Let’s start with cooking methods. Deep frying is bad, but lightly frying in olive oil or oil spray is much better. Other healthy cooking options include, baking, steaming, poaching and grilling. In fact, a grill is so useful for cooking a healthy meal it should be standard in every kitchen.
Don’t ruin a basically good meal by smothering it with heavy cream based sauces or a thick, gooey layer of cheese. If you need extra flavour, add a small dab of a lighter sauce, butter and use just a light dusting of skim milk based cheese.
Chicken and turkey are good choices for the protein portion of your healthy meal. Remove the skin and any excess fat to make it a super healthy portion of muscle repairing protein. Take care to cook either meat thoroughly for safety but in a way that will not leave you with flavourless.
Try this! Roasted chicken
Wash and pat dry a good size chicken and then stuff the cavity with several halved oranges and lemons. The number of fruits will depend on how big the bird is. Slide several cloves of heart healthy garlic under the skin, and then lightly drizzle extra virgin olive oil (rich in Omega 3 fatty acids), and then lightly season over the surface of the bird. Bake at 350 degrees Fahrenheit until the juices run clear when the thigh is pierced. Tent the chicken with foil if it is browning too quickly. This is also great for roast turkey.

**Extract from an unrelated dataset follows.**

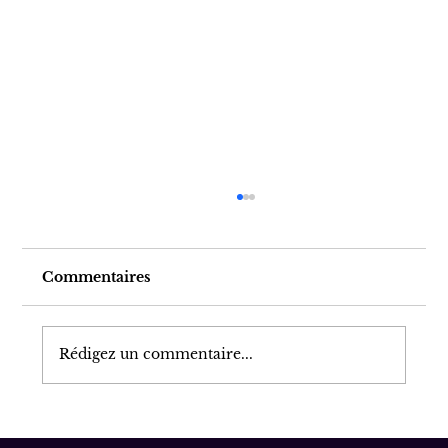
Commentaires
Rédigez un commentaire...
Réparer la honte primaire : un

Make sure that no matter what the main course is, there are good side dishes as well, keeping in mind that even veggies swimming in heavy sauce or tons of cheese are not as healthy as the plain version would be. Steam broccoli and serve with little ribbons of lemon zest and a small drizzle of olive oil, to echo the citrusy flavor of the chicken from the above recipe.
Any recipe can be adapted to a more healthy lifestyle.
Give away your deep fat fryer and invest in a counter top grill instead. Use really good olive oils, learn your meat cuts and make friends with your butcher who can trim fat, and remove skin to save you time and energy. Don’t forget about sea food – know how to select it and how to cook it. Fish is an excellent source of Omega 3′s as well as heart healthy.
Getting hungry yet? I have another healthy recipe that you can make in place of grilled burgers: brush large, firm portabella mushroom caps with just a bit of olive oil and then grill for a minute or two on each side. Put them on a whole wheat bun, add some lettuce, tomato a sprinkle of cheese and eat them with a little condiments of your choice, beetroot chuney tastes great, yummy and healthy.
Any recipe can be adapted to a more healthy lifestyle. Forget your preconceived notions of what is a healthy meal and open your mind and possibly your arteries. Drop the phone book, the take away, the frozen meals and start cooking your healthy meal right now.